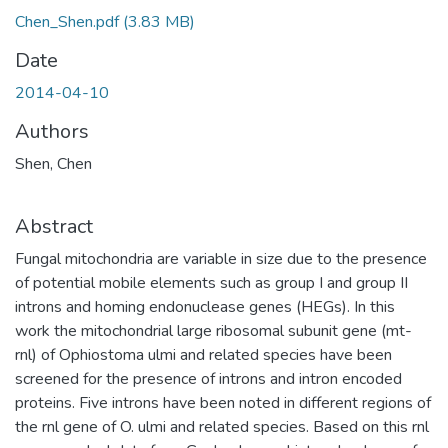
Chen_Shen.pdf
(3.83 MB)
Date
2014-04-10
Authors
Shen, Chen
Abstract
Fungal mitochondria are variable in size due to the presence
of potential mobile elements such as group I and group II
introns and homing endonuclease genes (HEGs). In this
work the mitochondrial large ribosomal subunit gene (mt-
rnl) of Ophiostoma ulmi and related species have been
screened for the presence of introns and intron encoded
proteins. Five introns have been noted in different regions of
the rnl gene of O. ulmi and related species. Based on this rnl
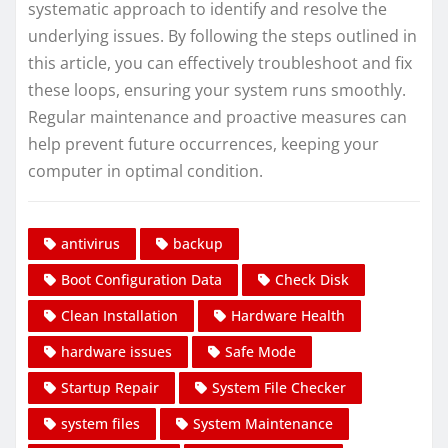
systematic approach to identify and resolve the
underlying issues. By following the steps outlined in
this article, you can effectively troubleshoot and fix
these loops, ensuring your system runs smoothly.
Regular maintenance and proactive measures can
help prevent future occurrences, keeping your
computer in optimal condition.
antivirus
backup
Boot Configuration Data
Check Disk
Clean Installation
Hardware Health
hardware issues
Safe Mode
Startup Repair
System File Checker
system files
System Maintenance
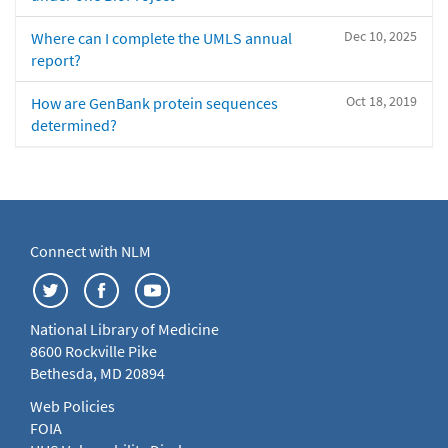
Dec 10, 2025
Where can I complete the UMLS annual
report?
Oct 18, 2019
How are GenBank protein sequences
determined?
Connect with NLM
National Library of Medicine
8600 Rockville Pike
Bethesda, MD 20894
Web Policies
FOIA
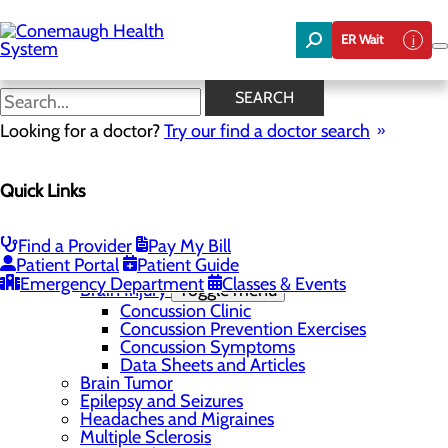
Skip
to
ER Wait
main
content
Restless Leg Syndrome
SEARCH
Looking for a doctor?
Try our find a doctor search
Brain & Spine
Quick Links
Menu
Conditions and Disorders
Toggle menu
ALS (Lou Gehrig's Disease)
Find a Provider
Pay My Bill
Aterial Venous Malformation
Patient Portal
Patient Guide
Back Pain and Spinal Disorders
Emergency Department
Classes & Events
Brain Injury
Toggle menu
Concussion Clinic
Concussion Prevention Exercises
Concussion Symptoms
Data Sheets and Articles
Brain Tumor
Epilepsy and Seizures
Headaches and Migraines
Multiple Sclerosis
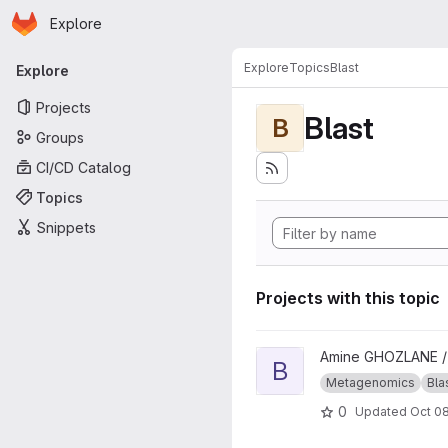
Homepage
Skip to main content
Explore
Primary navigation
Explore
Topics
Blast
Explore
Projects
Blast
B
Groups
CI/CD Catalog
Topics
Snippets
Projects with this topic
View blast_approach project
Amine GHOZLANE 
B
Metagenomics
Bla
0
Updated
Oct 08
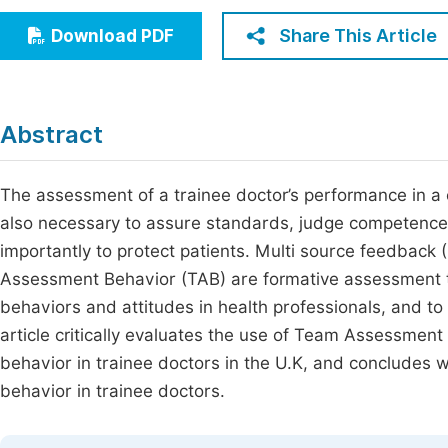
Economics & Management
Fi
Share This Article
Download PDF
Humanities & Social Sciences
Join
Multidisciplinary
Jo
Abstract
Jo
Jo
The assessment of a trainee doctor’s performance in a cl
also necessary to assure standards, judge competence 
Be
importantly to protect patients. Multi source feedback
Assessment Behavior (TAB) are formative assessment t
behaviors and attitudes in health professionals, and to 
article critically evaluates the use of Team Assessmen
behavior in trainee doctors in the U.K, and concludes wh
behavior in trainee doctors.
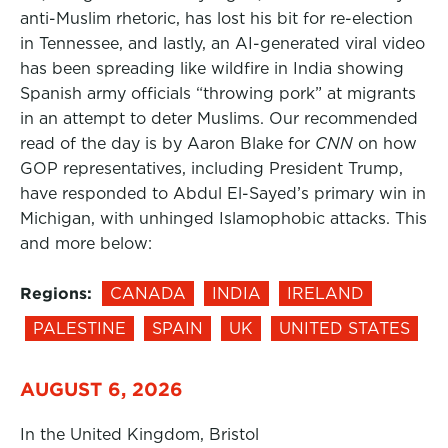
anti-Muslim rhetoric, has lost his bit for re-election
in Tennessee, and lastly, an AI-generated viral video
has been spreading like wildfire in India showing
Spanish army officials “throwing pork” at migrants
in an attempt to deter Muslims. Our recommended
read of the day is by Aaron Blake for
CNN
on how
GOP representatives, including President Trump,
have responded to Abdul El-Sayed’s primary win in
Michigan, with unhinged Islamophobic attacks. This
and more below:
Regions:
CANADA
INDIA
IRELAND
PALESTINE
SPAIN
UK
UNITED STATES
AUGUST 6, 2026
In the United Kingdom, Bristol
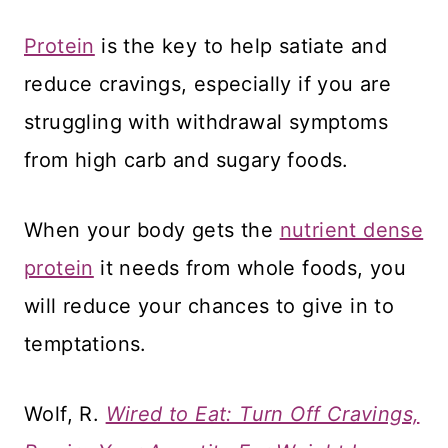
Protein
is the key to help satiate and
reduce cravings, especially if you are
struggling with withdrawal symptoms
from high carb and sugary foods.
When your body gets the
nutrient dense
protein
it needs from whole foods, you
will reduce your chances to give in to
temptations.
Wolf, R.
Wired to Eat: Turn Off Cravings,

☆ ☆ ☆ ☆ ☆ ☆ ☆

Using the listing above, gather each line that holds the string "ulmi" and copy it.

rnl) of Ophiostoma ulmi and related species have been
the rnl gene of O. ulmi and related species. Based on this rnl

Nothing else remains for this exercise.